Karla Souza, star of the new feature film “Everybody Loves Somebody,” had found a lot of acting success in her home country of Mexico appearing in popular telenovellas and movies like “Verano de Amor,” “Los Héroes del Norte” and “Nosotros Los Nobles.”
Then, despite friends and family questioning her sanity, Souza left the safety of the work she was doing in Mexico to pursue a career in the United States.
“I had people calling me saying it was the worst decision I could make. Everyone kept telling me about other actors who had moved to Los Angeles and not found work,” Souza says. “But I had started tasting fame and success and being in a comfort zone. That was dangerous.”
Souza, 31, had seen too many actors “become monsters” as soon as they found stardom. That attention wasn’t why Souza spent her life studying acting around the world. She didn’t want to be cast in roles because her last work had been very popular, but wanted to get work based solely on her talent.
Despite how well things were going, Souza moved to Los Angeles to pursue English-language roles. She’s not missed a beat since making that decision, landing a role immediately on the ABC series “How To Get Away with Murder” and “Everybody Loves Somebody.”
And if those two jobs weren’t enough, Souza was also set to star in the first Spanish-language series for Netflix, “Club de Cuervos.” She decided to go with “How to Get Away with Murder” because Souza wanted to act in English-speaking roles.
The language of any role has not been a problem for Souza, who is fluent in Spanish, English and French.
In “Everybody Loves Somebody,” she plays Clara Barro, a successful OB-GYN who can’t get her love life together. She faces some major decisions when she must deal with a potential new boyfriend and an ex-boyfriend who comes back into her life after 10 years.
The film features both Spanish and English. The decision of when to use one language or the other was based on the actors hired for the roles. She speaks Spanish with those playing her family but English when dealing with most of her patients.
Many of the the decisions on language were made during filming. Souza liked that approach because it gives the movie a more organic flow.

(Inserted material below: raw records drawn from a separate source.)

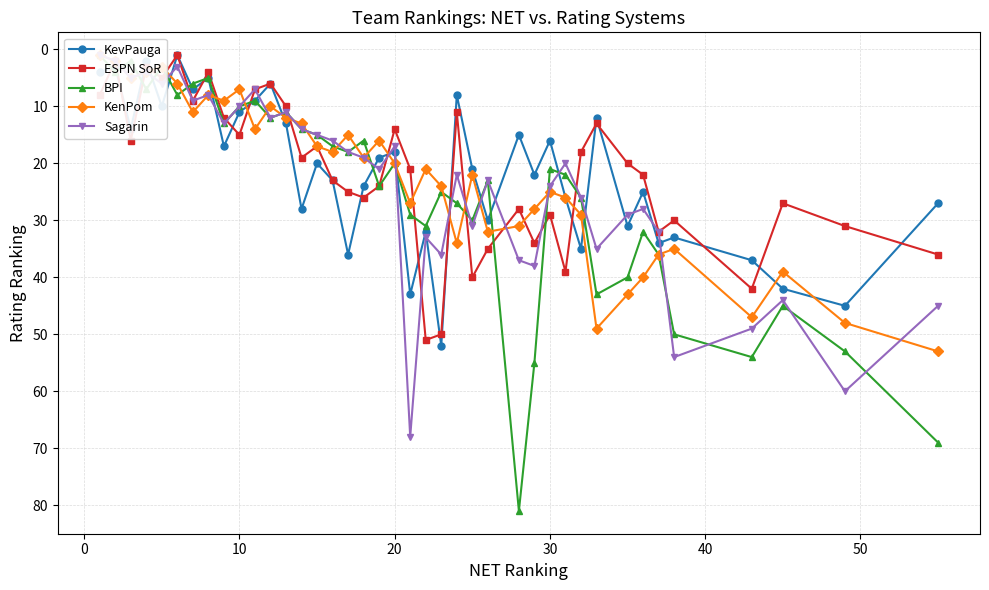

Reading right to left, transcribe all the data shown in this chart.

KevPauga: 27	45	42	37	33	34	25	31	12	35	26	16	22	15	30	21	8	52	32	43	18	19	24	36	23	20	28	13	6	9	11	17	5	7	1	10	2	14	3	4
ESPN SoR: 36	31	27	42	30	32	22	20	13	18	39	29	34	28	35	40	11	50	51	21	14	24	26	25	23	17	19	10	6	7	15	12	4	9	1	5	3	16	2	8
BPI: 69	53	45	54	50	36	32	40	43	26	22	21	55	81	23	30	27	25	31	29	20	24	16	18	17	15	14	11	12	9	10	13	5	6	8	3	7	2	4	1
KenPom: 53	48	39	47	35	36	40	43	49	29	26	25	28	31	32	22	34	24	21	27	20	16	19	15	18	17	13	12	10	14	7	9	8	11	6	3	4	5	2	1
Sagarin: 45	60	44	49	54	32	28	29	35	26	20	24	38	37	23	31	22	36	33	68	17	21	19	18	16	15	14	11	12	7	10	13	8	9	3	6	4	5	2	1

It wasn’t the language that drew Souza to the script as it was originally for as an English-speaking family living in New York. What Souza liked about the story was that it was different from the traditional romantic comedy.
“My character was written to be very unlikable. In most romantic comedies, the woman is usually only clumsy but always adorable. I wanted this character to feel like she made mistakes. She’s selfish. I wanted her to be a fleshed-out character with three-dimensional traits,” Souza says.
And Souza loved that the story didn’t follow a traditional path with the way the romance goes. Both men in her life have their good and bad points, which makes her final decision less obvious to predict.
The actress has lived a life that is almost as unpredictable as her character. The daughter of a Mexican mother and Chilean father was born in 1985 in Mexico City, but a year later her family moved to Aspen. She returned to Mexico to study acting at the Centro de Educación Artística, a noted school of acting run by Televisa in Mexico. She’s studied in France, London and Moscow.
And now, she’s living in Los Angeles despite the warnings of others. The success she’s had with TV and films has been her way of proving the naysayers wrong.